Olber is Heinrich Wilhelm Olbers (1758-1840) and the link is https://en.wikipedia.org/wiki/Olbers%27_paradox

I like to watch the night sky at https://www.youtube.com/watch?v=eH90mZnmgD4 and, as Hubble telescope and James Webb telescope have found, as far back as those can see, there is always something further and deeper and older to see – if your sensor is big and sensitivity enough. So the problem is not that there is not light filling the whole sky from an infinite universe, but rather our eyes only see dimly, and out telescopes only a tiny tiny bit more.

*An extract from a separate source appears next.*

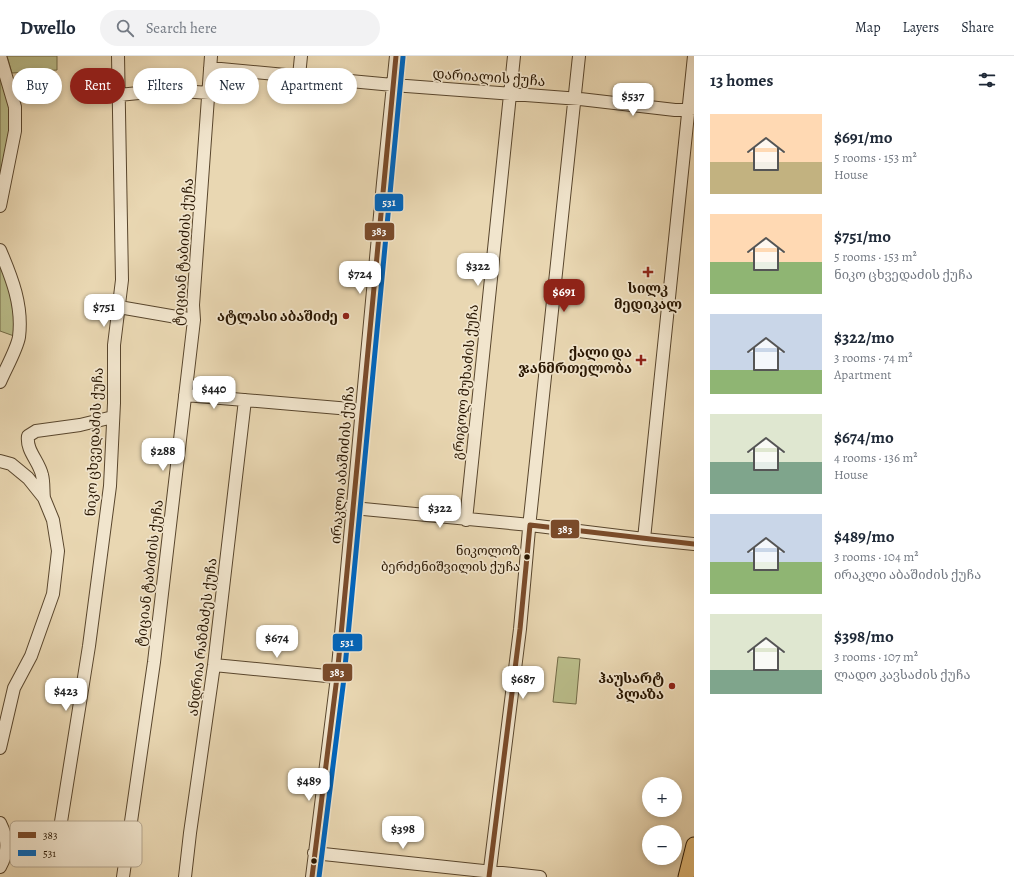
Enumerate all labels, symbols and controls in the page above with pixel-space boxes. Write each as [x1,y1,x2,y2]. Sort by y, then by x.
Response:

My personal universe has existed for trillions of trillions of years and is truly infinite. I have a model for the “big bang” and it is just a not too big nova explosion of “big bang sized collection of black holes”. That happens when quark gluon material accumulates in a black hole and then pressure forces that liquid to a crystalline solid state, releasing large, but not infinite energy. Re-seeding a region of space to start over again.  Throwing out chunks of black holes and neutron stars and recycled things.

Like life and death, and life after death, I can think anything I want about the events and processes in my visible and accessible world. I don’t have access to super computers to show what I think it happening. And, seriously, I really do not want to fuel generations of half baked newbies arguing “big things” to impress their potential mates. I went to 6 universities and listened carefully at countless seminars, classes and presentations. The behavior of permanent students is different. Me, I had to work for a living.

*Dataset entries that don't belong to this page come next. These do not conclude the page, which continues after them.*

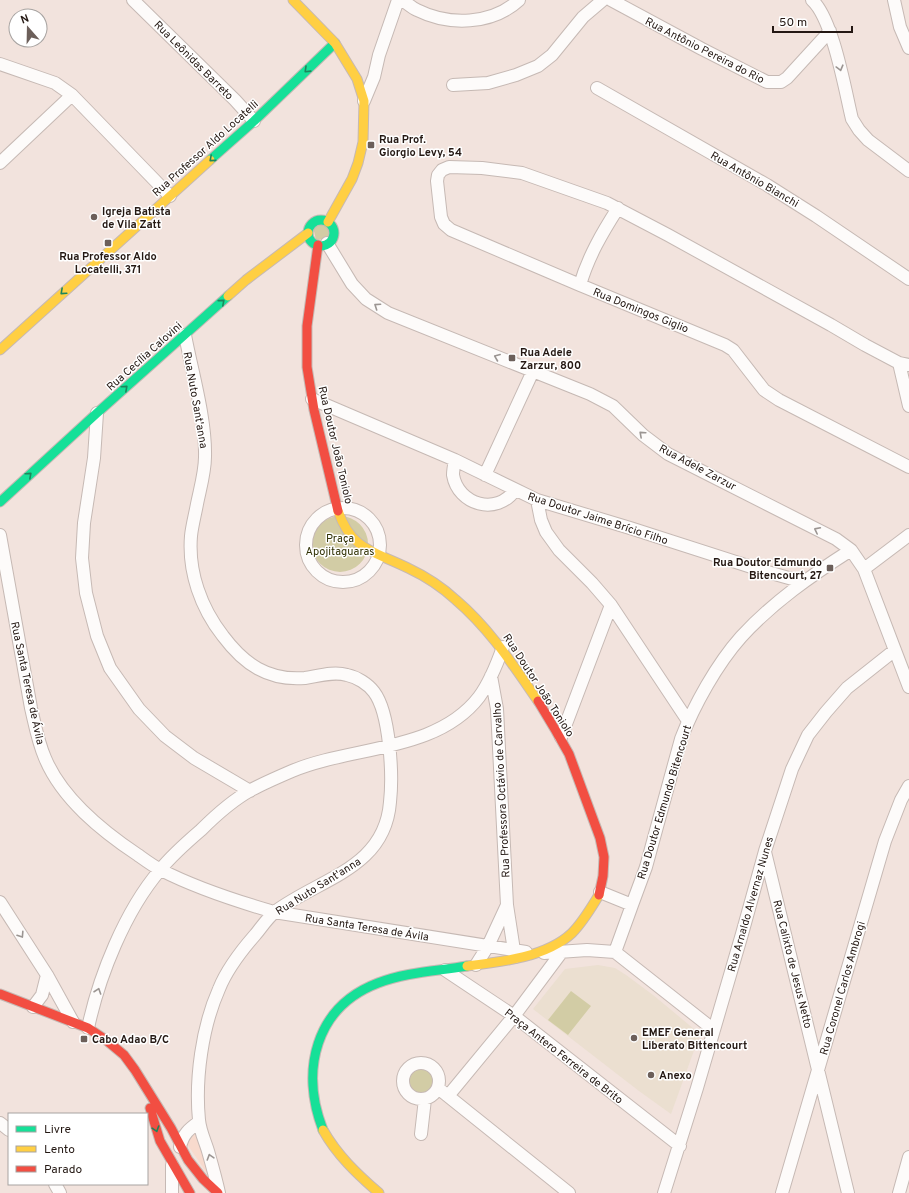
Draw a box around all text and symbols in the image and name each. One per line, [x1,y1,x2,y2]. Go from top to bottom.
north arrow [8,8,48,48]
scale bar [773,8,852,34]
text: N [19,12,31,27]
street label: Rua Antônio Pereira do Rio [642,15,767,87]
text: 50 m [779,15,807,31]
street label: Rua Leônidas Barreto [151,18,236,103]
one-way arrow [835,65,844,72]
one-way arrow [304,66,312,73]
street label: Rua Professor Aldo Locatelli [150,97,262,200]
place label: Rua Prof. Giorgio Levy, 54 [379,133,462,160]
marker: Rua Prof. Giorgio Levy, 54 [366,140,376,150]
street label: Rua Antônio Bianchi [708,149,801,211]
one-way arrow [209,154,217,161]
place label: Igreja Batista de Vila Zatt [102,205,171,232]
marker: Igreja Batista de Vila Zatt [89,212,99,222]
marker: Rua Professor Aldo Locatelli, 371 [103,238,113,248]
place label: Rua Professor Aldo Locatelli, 371 [59,250,157,277]
street label: Rua Domingos Giglio [591,285,691,337]
one-way arrow [60,288,68,295]
one-way arrow [218,299,225,306]
one-way arrow [374,303,381,311]
street label: Rua Cecília Calovini [104,319,185,394]
place label: Rua Adele Zarzur, 800 [520,346,581,373]
street label: Rua Nuto Sant'anna [180,351,210,450]
one-way arrow [493,353,500,361]
marker: Rua Adele Zarzur, 800 [507,353,517,363]
one-way arrow [120,385,128,393]
street label: Rua Doutor João Toniolo [315,385,355,505]
one-way arrow [640,431,647,438]
street label: Rua Adele Zarzur [656,442,739,494]
one-way arrow [24,473,32,480]
street label: Rua Doutor Jaime Brício Filho [526,490,670,548]
one-way arrow [814,527,822,534]
park label: Praça Apojitaguaras [306,532,374,559]
place label: Rua Doutor Edmundo Bitencourt, 27 [713,556,822,583]
marker: Rua Doutor Edmundo Bitencourt, 27 [825,563,835,573]
street label: Rua Santa Teresa de Ávila [7,620,48,746]
street label: Rua Doutor João Toniolo [500,631,577,740]
street label: Rua Professora Octávio de Carvalho [490,702,514,878]
street label: Rua Doutor Edmundo Bitencourt [635,723,695,881]
street label: Rua Arnaldo Alvernaz Nunes [725,835,777,974]
street label: Rua Nuto Sant'anna [273,855,364,919]
street label: Rua Calixto de Jesus Netto [769,899,815,1030]
street label: Rua Santa Teresa de Ávila [304,910,430,945]
street label: Rua Coronel Carlos Ambrogi [817,920,869,1057]
one-way arrow [16,931,24,938]
one-way arrow [93,987,102,994]
street label: Praça Antero Ferreira de Brito [501,1006,625,1107]
place label: EMEF General Liberato Bittencourt [642,1026,747,1053]
place label: Cabo Adao B/C [92,1033,169,1047]
marker: EMEF General Liberato Bittencourt [629,1033,639,1043]
marker: Cabo Adao B/C [79,1034,89,1044]
place label: Anexo [659,1069,692,1083]
marker: Anexo [646,1070,656,1080]
legend [8,1113,148,1185]
text: Livre [44,1122,71,1138]
one-way arrow [151,1125,160,1132]
text: Lento [44,1142,75,1158]
one-way arrow [206,1154,215,1161]
text: Parado [44,1162,82,1178]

If there were a much larger universe and time for things to get here, then gravitational detectors might be able to see distant “big bangs” from that larger universe that started long ago. But LIGO won’t even study and document the gravitational data from the solar system. Why would I expect anyone to look beyond? The light might not get here easily, or the gravitational waves, but a big band size event far away might. Gravity signals are attenuated by distance and complexity.